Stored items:
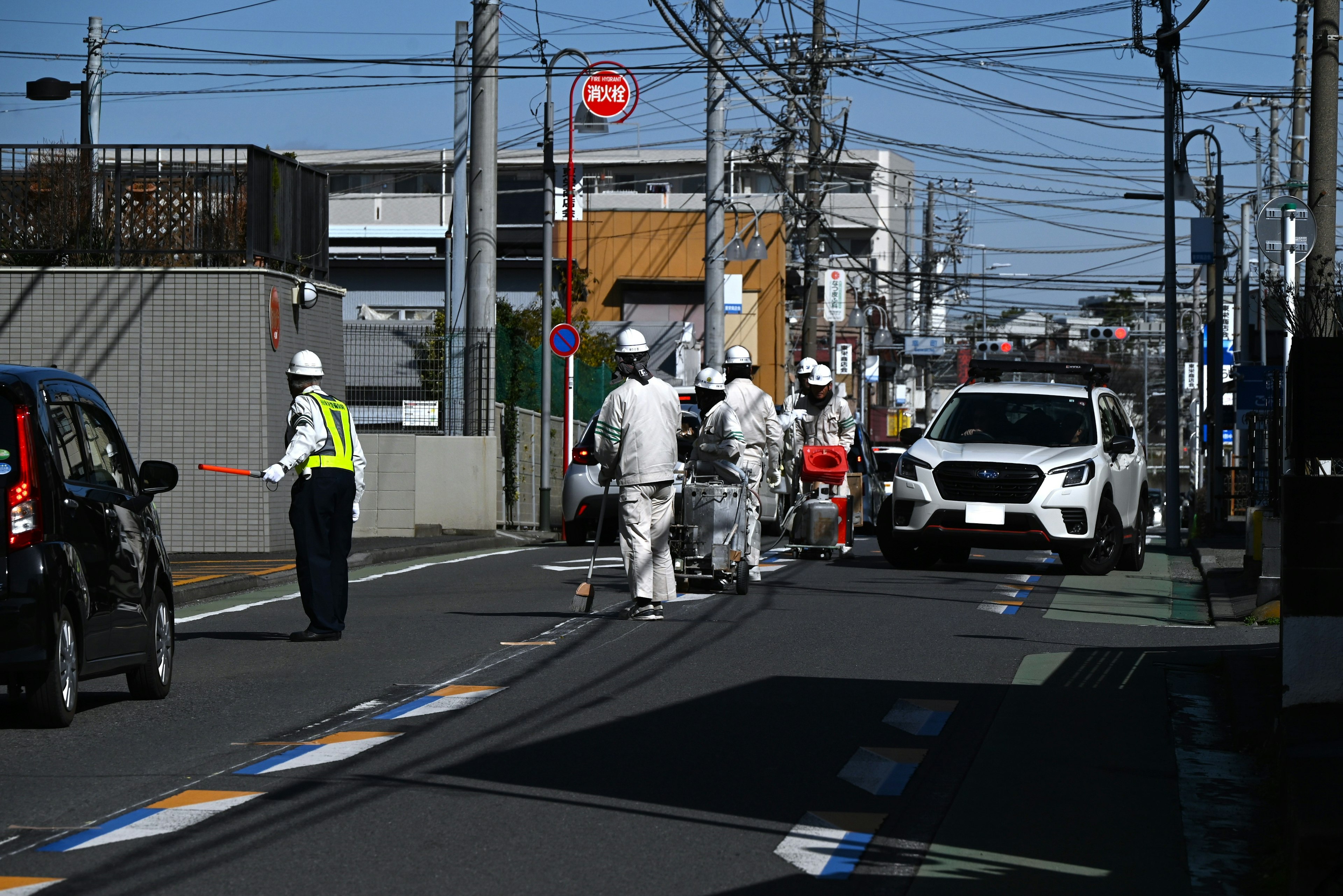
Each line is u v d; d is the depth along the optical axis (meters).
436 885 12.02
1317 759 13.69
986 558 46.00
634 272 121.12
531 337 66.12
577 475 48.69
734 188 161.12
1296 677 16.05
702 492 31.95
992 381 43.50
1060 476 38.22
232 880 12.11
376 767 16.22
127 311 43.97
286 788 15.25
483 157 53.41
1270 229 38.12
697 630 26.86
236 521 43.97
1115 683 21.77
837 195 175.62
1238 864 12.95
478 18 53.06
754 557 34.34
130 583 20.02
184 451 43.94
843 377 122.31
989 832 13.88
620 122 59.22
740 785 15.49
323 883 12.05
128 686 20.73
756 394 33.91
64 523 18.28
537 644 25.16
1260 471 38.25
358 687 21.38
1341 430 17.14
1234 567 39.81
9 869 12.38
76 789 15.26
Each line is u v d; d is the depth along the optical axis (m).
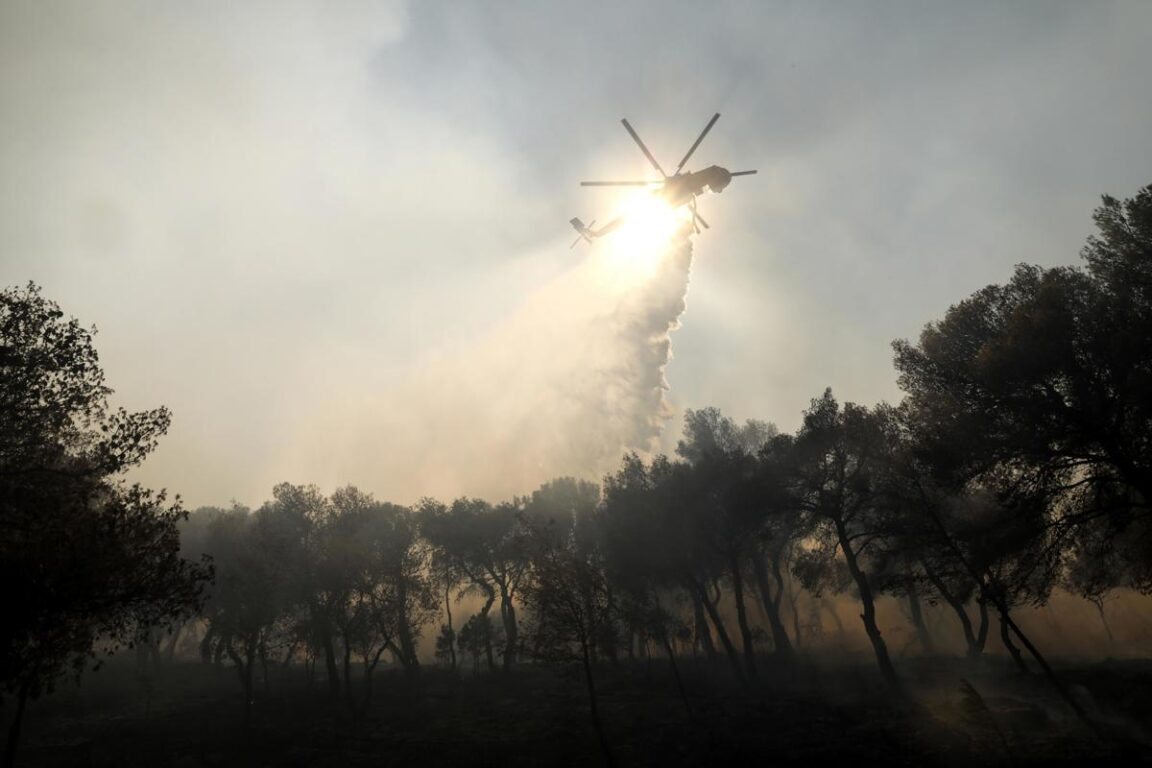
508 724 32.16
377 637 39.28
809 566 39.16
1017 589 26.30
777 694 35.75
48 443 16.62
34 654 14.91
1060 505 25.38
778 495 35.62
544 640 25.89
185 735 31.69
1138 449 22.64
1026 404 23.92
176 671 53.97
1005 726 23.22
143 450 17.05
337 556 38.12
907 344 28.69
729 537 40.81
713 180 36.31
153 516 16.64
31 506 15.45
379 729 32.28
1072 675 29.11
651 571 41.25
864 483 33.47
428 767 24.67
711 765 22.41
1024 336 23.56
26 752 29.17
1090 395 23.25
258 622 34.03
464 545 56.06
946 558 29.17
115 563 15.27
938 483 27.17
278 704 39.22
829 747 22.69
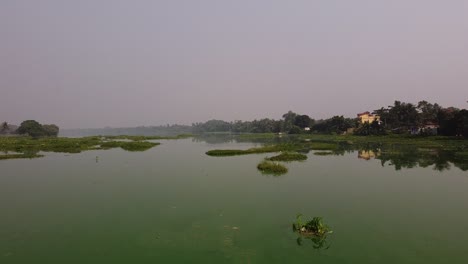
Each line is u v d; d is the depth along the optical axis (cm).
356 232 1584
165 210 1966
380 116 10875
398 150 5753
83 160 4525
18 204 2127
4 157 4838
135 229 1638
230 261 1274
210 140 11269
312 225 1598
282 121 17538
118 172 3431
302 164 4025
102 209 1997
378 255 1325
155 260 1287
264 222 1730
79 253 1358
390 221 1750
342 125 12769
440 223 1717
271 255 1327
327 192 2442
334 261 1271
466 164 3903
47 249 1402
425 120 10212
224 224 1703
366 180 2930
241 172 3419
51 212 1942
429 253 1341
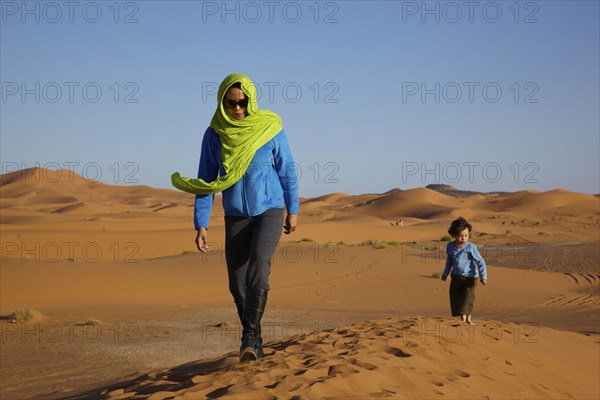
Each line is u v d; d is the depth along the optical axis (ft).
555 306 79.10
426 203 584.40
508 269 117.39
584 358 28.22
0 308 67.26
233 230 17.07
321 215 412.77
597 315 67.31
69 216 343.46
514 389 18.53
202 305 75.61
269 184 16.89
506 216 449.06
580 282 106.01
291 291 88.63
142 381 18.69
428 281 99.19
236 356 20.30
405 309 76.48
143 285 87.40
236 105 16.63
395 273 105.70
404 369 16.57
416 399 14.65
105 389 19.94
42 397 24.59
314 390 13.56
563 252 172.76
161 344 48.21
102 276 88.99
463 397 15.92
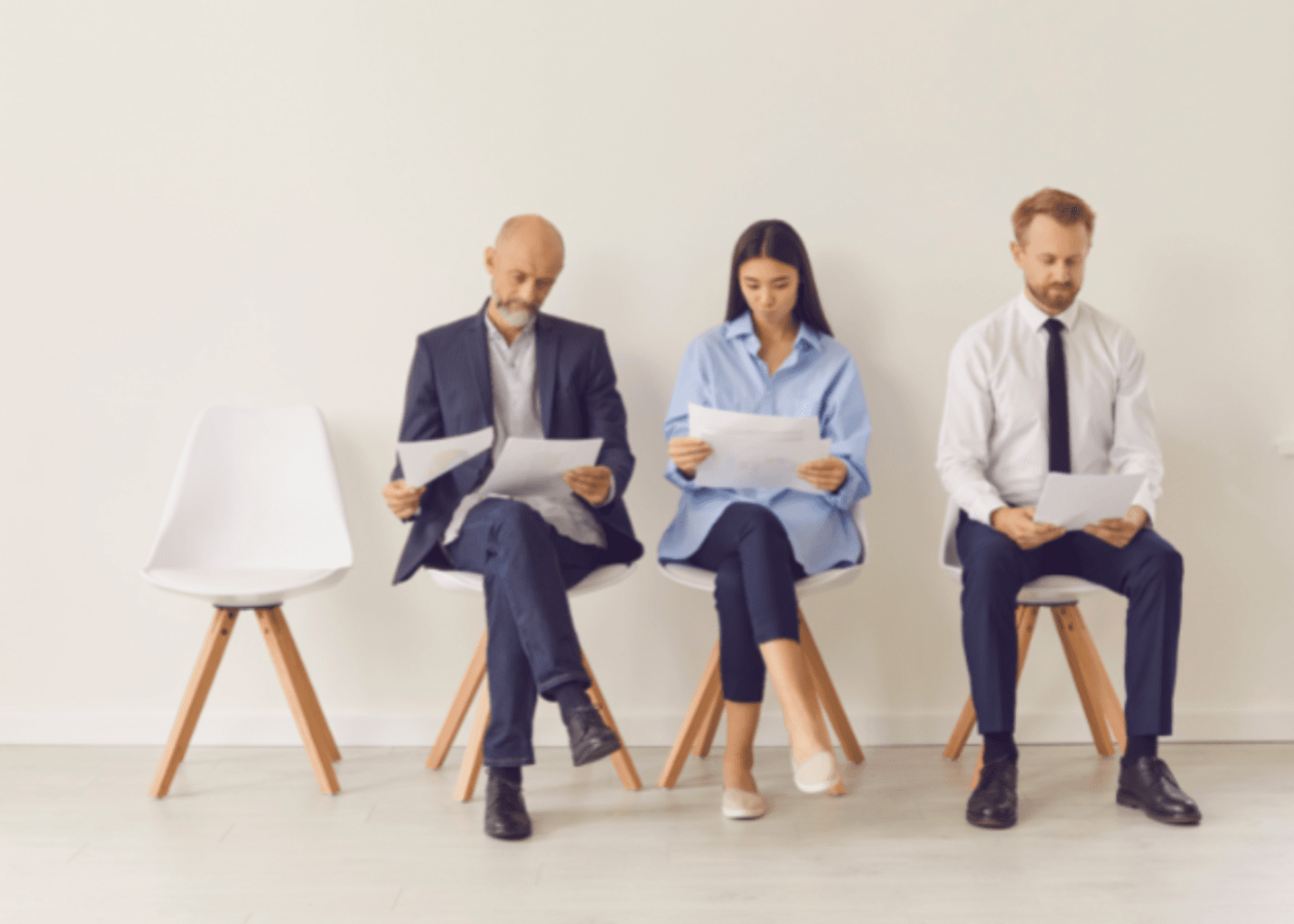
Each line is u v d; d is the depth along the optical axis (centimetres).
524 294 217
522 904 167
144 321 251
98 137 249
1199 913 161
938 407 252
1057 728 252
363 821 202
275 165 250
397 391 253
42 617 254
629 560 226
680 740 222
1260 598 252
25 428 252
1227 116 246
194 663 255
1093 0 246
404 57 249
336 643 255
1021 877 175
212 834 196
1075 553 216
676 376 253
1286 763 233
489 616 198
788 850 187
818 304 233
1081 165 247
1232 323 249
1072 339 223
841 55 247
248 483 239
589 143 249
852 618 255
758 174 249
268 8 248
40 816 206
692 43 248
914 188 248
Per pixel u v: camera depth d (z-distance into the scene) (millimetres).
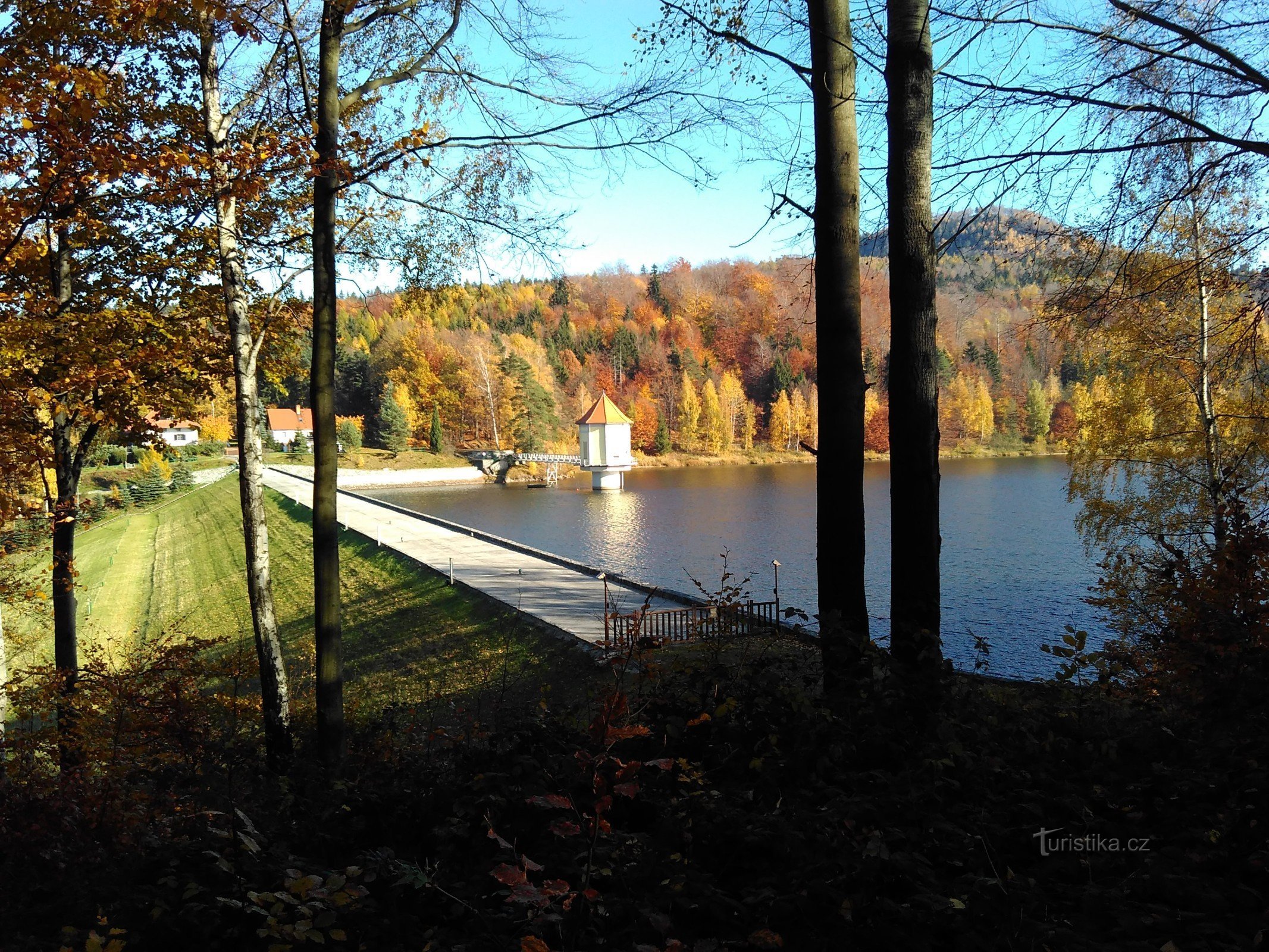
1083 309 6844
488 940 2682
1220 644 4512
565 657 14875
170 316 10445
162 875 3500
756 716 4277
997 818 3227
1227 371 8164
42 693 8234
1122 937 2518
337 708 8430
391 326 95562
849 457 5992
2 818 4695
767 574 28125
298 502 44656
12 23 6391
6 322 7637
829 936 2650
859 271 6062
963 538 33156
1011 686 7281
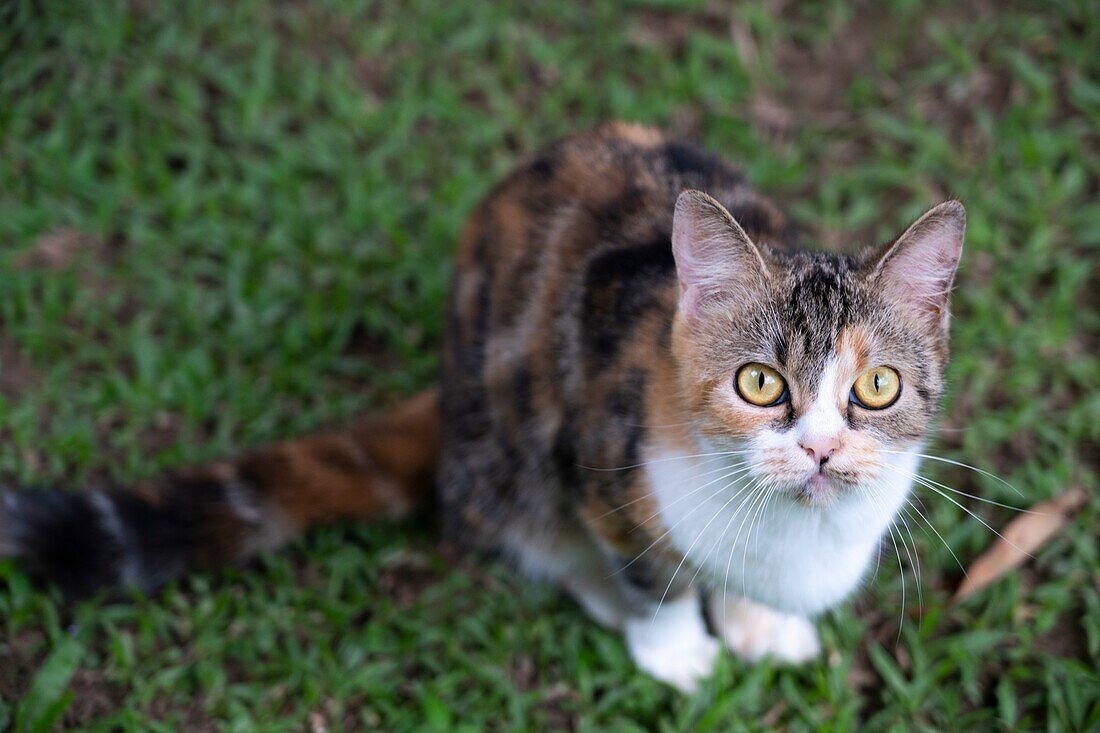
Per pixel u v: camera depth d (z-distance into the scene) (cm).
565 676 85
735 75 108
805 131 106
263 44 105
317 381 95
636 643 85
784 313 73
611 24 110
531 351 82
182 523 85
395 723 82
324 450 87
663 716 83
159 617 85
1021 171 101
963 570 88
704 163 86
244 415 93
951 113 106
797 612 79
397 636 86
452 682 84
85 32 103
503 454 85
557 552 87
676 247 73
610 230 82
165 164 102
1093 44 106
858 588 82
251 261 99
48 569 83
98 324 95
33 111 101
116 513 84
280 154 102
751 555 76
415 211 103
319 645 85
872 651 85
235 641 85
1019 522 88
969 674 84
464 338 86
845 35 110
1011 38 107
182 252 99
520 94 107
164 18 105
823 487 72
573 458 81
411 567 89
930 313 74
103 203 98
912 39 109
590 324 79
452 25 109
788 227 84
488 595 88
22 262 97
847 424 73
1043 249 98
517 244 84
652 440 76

» **Instructions for the task**
Wherever a line in the entries above holds "camera", copy that line.

» **Solution to this problem**
Per pixel u v: camera depth d (z-distance into the scene) (millimetres).
Per pixel u v: camera depth d (z-distance into the scene) (cm).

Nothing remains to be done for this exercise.